大企業ではもはや一般的? 広がる退職年金制度
退職金制度といえば、退職時にまとまったお金がもらえるイメージがあるが、これは退職“一時金”という。今回取り上げるのは同じ退職金制度の一種である退職“年金”だ。しかし退職金自体が法律で義務付けられた制度ではないため、退職年金もすべての企業が導入しているわけではない。どれくらい一般的なのだろうか。
「退職金、年金及び定年制事情調査」(中央労働委員会、2026年4月公表)によれば、資本金5億円以上かつ労働者1000人以上などの条件を満たした198社のうち、退職年金制度がある会社は144社、約7割だった。いわゆる大企業では一般的な制度なのかもしれない。
・確定給付企業年金(規約型)…52.0%(制度がある144社のうち75社)
・確定給付企業年金(基金型)…24.3%(同35社)
・確定拠出年金(企業型)…72.2%(同104社)
●前編「「賃上げ=退職金アップ」ではない? 退職金制度の知られざる実態【200社調査】」
退職年金と一口に言っても大きく2種類ある。いずれも企業が掛金を拠出してくれるのだが、退職後に受け取る年金額が確定していて、企業が資産運用を行ってその原資を準備するのが確定給付企業年金。一方で掛金だけが確定していて、従業員がそれをもとに自身で資産運用し、その運用成果が年金額となるのが確定拠出年金(企業型)だ。資産運用のリスクを企業が負うのか、従業員が負うのかという違いがある。

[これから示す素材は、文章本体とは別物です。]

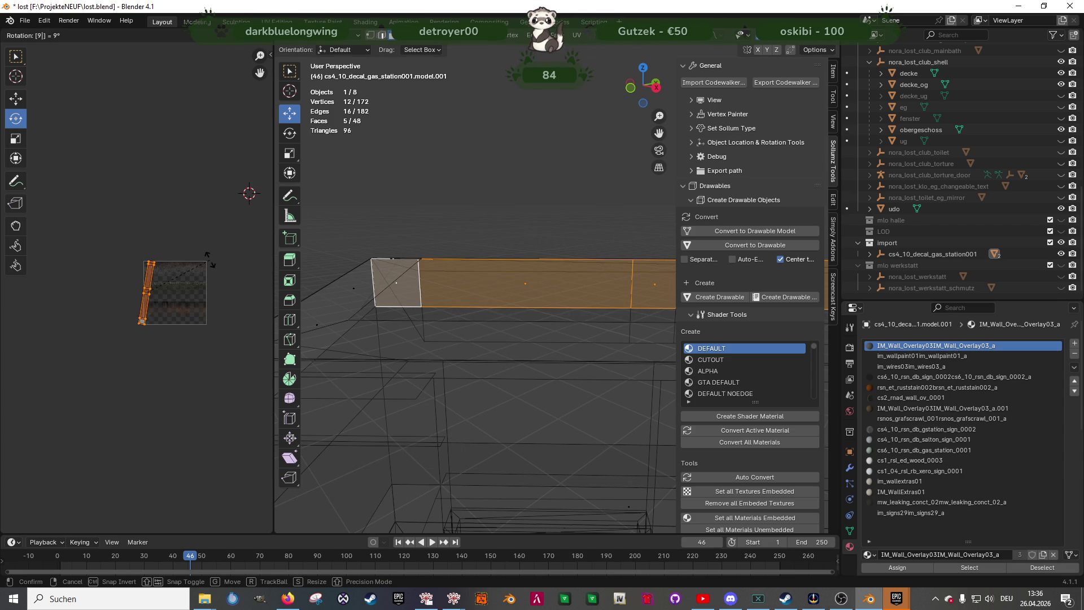
pyautogui.click(195, 283)
pyautogui.press('s')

企業にリスクを取ってもらったほうがよさそうと思う人もいるかもしれないが、運用は安全性重視のため、一般的に利回り(予定利率という)は低くなりがちだ。
調査結果によれば、退職年金制度がある144社のうち、採用している年金が「確定給付企業年金」と回答した企業は110社(約76%)、「確定拠出年金(企業型)」は104社(約72%)と、いずれも7割を超えている。